The investigation of dimensional spaces ended up arriving at the works of Charles Howard Hinton. Hinton was a mathematician who was fascinated by other dimensions, and was particularly obsessed with explaining how a fourth dimension might work. His key text, The Fourth Dimension, 1904, is an examining of the tesseract – a four-dimensional cube. Hinton attempted to produce diagrams of this object, and even claimed he could see it. What’s deeply interesting is that this concept of Hinton’s becomes one that is deployed again and again throughout science fiction ever since – and Hinton himself was an early science fiction writer. The tesseract and its implications about movement in space have been used throughout the history of science fiction by names like Robert Heinlein, H.P. Lovecraft, Madeleine L’Engle and most recently Christopher Nolan, in his film Interstellar, 2014. Tricky is working with a rich tradition – but while this new series of works is in that speculative tradition, it’s also a kind of respectful homage to the drive Hinton had initially to attempt to make images of objects that only existed as mathematical theory.

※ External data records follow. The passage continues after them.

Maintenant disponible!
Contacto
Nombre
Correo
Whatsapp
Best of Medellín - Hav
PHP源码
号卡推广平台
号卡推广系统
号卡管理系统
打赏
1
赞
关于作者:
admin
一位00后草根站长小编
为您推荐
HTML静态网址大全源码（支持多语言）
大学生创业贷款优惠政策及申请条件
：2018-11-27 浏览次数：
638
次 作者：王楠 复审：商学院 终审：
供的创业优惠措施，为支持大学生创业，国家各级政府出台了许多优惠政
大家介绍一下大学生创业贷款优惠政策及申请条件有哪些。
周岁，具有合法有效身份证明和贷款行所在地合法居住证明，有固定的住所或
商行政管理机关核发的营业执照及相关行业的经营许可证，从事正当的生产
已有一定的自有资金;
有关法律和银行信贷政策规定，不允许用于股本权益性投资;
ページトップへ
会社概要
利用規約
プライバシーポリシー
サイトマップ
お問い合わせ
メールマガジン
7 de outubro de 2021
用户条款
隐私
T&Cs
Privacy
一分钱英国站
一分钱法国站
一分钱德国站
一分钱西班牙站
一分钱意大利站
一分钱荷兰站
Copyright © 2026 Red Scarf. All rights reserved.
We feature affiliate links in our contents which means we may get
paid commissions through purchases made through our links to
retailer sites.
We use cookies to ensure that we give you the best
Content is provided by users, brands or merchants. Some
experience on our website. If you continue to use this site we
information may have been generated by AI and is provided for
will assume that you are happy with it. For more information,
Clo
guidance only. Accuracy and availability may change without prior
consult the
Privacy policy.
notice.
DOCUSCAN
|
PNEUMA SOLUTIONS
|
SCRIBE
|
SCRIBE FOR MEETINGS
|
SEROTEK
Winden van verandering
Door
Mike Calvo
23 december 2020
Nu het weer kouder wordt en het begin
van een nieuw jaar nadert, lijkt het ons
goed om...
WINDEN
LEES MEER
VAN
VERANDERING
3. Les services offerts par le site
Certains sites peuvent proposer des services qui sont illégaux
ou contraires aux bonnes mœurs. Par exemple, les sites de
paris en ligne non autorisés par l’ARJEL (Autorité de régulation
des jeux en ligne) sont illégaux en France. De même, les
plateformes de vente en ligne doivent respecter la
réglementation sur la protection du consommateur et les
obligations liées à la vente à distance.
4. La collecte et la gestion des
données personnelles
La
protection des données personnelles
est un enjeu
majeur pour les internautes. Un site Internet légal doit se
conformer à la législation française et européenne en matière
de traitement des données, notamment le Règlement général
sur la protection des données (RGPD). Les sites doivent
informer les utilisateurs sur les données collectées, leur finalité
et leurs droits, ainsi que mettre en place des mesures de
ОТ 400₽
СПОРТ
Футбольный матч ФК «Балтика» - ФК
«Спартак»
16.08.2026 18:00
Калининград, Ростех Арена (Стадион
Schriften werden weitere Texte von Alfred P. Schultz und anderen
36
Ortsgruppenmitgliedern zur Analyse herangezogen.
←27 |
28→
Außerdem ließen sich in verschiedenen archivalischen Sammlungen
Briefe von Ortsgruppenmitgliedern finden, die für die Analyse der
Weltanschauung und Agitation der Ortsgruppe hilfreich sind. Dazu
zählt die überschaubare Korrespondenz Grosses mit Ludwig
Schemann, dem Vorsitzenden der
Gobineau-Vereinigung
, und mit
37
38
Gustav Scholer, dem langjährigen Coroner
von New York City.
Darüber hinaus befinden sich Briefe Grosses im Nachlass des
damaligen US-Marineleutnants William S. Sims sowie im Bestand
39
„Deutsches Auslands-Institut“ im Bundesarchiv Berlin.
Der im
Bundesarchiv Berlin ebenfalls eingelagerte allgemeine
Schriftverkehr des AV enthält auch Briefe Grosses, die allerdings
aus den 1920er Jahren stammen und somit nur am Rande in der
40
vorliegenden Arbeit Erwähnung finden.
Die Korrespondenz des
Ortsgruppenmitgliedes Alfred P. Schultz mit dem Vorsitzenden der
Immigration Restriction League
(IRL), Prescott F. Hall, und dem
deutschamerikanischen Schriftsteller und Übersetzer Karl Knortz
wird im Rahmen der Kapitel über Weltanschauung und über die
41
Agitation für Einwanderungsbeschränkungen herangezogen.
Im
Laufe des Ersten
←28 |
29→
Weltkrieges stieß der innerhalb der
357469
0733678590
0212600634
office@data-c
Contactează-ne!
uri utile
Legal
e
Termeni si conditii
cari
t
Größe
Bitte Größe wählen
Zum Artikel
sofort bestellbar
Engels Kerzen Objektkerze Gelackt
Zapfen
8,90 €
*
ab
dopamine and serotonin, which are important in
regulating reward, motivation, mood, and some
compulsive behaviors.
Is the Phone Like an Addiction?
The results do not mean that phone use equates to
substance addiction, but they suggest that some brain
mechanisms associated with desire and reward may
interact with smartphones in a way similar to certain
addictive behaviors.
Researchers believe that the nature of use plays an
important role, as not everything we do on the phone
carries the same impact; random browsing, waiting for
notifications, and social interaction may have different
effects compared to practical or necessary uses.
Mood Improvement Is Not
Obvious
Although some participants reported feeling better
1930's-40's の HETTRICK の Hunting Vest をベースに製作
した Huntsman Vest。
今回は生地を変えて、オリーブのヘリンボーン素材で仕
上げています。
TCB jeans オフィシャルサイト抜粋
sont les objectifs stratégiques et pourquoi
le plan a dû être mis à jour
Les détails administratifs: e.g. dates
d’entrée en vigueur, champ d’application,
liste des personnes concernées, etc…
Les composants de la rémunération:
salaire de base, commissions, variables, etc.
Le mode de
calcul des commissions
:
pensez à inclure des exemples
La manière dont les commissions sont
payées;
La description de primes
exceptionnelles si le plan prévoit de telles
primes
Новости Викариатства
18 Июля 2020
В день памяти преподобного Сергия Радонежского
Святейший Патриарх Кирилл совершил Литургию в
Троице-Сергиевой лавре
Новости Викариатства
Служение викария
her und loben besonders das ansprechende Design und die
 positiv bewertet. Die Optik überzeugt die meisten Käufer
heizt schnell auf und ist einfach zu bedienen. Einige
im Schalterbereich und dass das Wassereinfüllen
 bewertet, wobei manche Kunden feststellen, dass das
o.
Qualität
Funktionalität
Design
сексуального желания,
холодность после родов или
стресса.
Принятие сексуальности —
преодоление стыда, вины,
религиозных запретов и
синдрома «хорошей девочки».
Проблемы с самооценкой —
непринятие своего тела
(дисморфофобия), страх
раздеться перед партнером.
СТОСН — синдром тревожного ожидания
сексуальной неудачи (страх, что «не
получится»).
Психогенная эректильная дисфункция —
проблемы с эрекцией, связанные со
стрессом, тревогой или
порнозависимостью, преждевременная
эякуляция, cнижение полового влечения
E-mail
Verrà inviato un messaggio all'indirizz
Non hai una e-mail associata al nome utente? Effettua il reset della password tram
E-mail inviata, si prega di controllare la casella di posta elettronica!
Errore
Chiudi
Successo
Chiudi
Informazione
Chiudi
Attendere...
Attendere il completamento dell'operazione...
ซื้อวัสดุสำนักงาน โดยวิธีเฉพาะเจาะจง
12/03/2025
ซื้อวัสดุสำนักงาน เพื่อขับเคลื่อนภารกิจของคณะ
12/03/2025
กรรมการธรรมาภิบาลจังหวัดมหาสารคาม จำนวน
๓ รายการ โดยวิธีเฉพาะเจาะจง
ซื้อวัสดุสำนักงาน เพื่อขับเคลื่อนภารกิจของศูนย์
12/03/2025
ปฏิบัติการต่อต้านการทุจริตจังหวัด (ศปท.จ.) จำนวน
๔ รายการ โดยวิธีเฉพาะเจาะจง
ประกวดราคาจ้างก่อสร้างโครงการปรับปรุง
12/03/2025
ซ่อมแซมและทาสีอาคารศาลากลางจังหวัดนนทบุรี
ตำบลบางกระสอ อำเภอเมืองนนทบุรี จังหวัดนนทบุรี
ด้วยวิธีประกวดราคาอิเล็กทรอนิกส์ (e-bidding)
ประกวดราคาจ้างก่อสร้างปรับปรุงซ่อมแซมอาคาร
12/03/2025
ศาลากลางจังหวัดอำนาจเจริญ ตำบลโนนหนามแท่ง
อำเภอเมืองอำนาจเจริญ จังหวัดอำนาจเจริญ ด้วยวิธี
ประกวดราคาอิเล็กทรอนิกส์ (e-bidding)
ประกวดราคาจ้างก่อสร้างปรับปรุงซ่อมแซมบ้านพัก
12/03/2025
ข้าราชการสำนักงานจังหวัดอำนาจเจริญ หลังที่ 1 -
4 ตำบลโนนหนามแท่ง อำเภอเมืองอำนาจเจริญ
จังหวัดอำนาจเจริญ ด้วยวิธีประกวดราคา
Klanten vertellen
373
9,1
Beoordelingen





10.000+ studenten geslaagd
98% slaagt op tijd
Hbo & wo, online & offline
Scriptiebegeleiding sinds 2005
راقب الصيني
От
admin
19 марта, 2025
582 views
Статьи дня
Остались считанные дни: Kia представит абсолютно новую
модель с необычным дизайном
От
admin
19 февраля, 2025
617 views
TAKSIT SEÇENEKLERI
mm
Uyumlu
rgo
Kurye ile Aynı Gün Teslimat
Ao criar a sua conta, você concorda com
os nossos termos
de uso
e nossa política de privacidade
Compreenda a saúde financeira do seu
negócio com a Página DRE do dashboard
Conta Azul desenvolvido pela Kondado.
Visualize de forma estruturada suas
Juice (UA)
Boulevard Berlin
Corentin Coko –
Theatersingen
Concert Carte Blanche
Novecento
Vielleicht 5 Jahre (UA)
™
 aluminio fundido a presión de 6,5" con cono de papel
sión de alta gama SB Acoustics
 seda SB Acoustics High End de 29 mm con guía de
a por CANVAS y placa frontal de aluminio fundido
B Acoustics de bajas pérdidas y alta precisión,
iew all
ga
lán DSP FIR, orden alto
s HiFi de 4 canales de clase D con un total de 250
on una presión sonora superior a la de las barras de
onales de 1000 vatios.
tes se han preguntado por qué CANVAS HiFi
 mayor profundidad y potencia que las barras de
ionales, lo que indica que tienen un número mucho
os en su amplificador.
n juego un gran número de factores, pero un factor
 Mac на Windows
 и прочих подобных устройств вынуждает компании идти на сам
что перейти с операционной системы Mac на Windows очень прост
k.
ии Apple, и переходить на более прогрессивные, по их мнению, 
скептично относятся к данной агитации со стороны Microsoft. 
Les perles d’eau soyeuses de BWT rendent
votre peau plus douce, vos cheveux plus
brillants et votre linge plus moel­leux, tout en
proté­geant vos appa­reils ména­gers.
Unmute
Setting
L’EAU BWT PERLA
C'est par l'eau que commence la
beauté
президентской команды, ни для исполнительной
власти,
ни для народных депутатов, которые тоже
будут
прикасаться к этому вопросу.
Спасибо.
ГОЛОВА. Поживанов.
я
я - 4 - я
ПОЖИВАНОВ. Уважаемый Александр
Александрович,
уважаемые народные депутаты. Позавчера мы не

The application of bright, vibrant colour has been a strong element. Tricky references the scientific diagram or the colour chart to inform their palette. Colours are transformed into a code, given a grammar, and traditionally, there’s been a lot of precision and control. However, a new strategy has recently emerged – chaos. Colour – literally paint – is simply thrown or flicked at the surface and becomes the root of a new image. Following the discovered arbitrary contours and allowing new designs to emerge, Tricky maps new dimensional spaces, guided by randomness. A new order emerges. One thing leads to another.
They’re casual when describing this process, but the excitement is palpable. If there is a single principle to this artists’ output it is not to sit still, but see where the work itself leads, taking greater risks to create more possible worlds out of bright, dancing chaos.
The call has been going for a while and Tricky is starting to glitch. There’s just one more question, one more possibility to sift out: what comes next? Is it all two dimensions from here on in, or will there be more of the complex sculptural devices?
“Yeah. I think there’s one more of those to make. I’ve been wanting to do this for a while I think.”
What?
“A time machine.” Somehow, this isn’t surprising.